**ACTIVITY:** Count how many lines in the entries below contain the string "tallest", treating uppercase and lowercase as distinct, and give only that number.

**INPUT RECORDS:**
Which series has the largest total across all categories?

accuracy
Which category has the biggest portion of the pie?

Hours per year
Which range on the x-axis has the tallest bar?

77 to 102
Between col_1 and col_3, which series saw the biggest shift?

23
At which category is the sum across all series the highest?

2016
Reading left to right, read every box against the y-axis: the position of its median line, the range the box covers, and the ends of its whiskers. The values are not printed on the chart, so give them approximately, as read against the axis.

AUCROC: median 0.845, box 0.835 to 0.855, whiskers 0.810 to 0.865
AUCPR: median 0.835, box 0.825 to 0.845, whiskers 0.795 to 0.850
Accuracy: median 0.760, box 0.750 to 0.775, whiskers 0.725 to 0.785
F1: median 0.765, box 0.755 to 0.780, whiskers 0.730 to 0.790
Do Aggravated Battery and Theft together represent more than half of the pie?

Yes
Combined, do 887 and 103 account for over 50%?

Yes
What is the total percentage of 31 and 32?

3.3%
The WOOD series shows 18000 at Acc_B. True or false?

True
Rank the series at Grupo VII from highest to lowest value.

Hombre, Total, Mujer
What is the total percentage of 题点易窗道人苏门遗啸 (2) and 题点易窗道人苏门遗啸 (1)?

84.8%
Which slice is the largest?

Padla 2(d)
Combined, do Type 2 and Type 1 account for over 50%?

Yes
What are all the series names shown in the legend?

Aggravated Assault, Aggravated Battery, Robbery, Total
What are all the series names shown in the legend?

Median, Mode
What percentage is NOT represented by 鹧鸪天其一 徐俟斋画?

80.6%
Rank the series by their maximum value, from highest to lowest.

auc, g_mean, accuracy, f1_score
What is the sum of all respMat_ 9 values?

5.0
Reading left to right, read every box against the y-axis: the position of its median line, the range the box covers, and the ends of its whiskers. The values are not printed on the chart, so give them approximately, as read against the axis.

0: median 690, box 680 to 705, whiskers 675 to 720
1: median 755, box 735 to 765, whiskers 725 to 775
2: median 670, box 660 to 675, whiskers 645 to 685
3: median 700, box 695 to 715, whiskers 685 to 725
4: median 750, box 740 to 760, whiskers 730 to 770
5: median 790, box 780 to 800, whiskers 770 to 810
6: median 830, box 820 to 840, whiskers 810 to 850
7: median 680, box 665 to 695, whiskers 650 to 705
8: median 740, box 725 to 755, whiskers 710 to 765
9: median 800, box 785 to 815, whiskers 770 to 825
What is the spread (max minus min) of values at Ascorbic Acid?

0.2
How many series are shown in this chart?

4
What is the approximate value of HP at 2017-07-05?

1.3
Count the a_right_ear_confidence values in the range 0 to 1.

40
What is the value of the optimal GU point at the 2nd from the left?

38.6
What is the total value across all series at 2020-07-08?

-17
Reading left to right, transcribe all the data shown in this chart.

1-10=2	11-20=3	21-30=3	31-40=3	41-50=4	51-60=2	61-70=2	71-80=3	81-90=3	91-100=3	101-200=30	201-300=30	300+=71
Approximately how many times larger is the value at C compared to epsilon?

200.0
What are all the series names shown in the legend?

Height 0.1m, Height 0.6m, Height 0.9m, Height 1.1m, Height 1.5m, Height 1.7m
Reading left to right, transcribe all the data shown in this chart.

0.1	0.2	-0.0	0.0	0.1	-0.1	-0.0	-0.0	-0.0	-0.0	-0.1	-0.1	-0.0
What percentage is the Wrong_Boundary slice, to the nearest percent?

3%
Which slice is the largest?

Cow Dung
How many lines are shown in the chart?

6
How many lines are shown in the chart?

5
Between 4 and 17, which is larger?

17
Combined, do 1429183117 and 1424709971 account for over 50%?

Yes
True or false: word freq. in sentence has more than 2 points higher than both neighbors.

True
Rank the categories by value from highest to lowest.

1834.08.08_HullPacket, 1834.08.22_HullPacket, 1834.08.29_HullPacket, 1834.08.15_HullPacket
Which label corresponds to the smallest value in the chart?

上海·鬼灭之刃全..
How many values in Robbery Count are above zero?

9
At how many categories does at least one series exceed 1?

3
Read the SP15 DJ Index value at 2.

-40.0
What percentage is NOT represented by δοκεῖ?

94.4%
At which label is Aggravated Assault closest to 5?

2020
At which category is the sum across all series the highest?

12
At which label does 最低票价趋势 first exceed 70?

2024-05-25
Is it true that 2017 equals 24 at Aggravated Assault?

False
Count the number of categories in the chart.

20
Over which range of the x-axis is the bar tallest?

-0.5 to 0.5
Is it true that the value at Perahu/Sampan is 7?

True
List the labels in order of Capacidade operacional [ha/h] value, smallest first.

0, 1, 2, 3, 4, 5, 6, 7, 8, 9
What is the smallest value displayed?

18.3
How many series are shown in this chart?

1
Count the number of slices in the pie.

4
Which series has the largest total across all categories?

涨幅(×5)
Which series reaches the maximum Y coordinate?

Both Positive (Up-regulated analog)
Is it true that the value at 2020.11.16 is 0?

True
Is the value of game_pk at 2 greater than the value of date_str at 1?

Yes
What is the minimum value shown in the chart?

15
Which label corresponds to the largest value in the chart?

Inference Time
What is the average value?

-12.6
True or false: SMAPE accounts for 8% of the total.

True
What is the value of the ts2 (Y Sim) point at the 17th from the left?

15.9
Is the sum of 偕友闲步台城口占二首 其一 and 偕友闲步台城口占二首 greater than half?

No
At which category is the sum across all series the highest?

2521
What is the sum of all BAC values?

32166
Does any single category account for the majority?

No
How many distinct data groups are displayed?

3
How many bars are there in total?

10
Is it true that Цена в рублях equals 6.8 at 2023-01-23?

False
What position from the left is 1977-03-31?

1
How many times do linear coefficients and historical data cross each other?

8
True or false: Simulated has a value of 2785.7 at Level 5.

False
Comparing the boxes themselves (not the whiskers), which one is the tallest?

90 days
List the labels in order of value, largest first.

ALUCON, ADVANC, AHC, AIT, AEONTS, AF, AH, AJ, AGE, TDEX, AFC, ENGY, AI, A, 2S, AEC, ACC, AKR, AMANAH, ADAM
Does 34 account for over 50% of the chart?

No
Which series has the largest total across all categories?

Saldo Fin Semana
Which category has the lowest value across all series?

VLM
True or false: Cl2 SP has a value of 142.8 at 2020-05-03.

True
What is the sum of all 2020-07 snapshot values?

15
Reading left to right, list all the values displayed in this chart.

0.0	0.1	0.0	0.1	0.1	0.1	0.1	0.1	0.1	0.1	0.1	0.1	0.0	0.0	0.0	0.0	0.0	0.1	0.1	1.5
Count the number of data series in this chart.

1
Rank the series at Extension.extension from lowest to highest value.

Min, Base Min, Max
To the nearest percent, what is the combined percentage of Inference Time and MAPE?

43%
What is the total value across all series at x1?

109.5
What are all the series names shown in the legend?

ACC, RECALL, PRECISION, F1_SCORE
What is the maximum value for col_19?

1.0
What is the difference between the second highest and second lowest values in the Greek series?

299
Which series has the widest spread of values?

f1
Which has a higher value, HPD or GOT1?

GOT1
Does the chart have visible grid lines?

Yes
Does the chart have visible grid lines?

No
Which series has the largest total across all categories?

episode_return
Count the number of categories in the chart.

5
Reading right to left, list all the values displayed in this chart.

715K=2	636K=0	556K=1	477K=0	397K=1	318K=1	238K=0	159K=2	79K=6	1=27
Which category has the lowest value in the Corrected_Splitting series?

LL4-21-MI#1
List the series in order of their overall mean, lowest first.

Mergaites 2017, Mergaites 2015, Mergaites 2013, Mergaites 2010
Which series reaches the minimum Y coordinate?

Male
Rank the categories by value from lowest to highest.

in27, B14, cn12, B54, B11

**SOLVED EXERCISE:** 3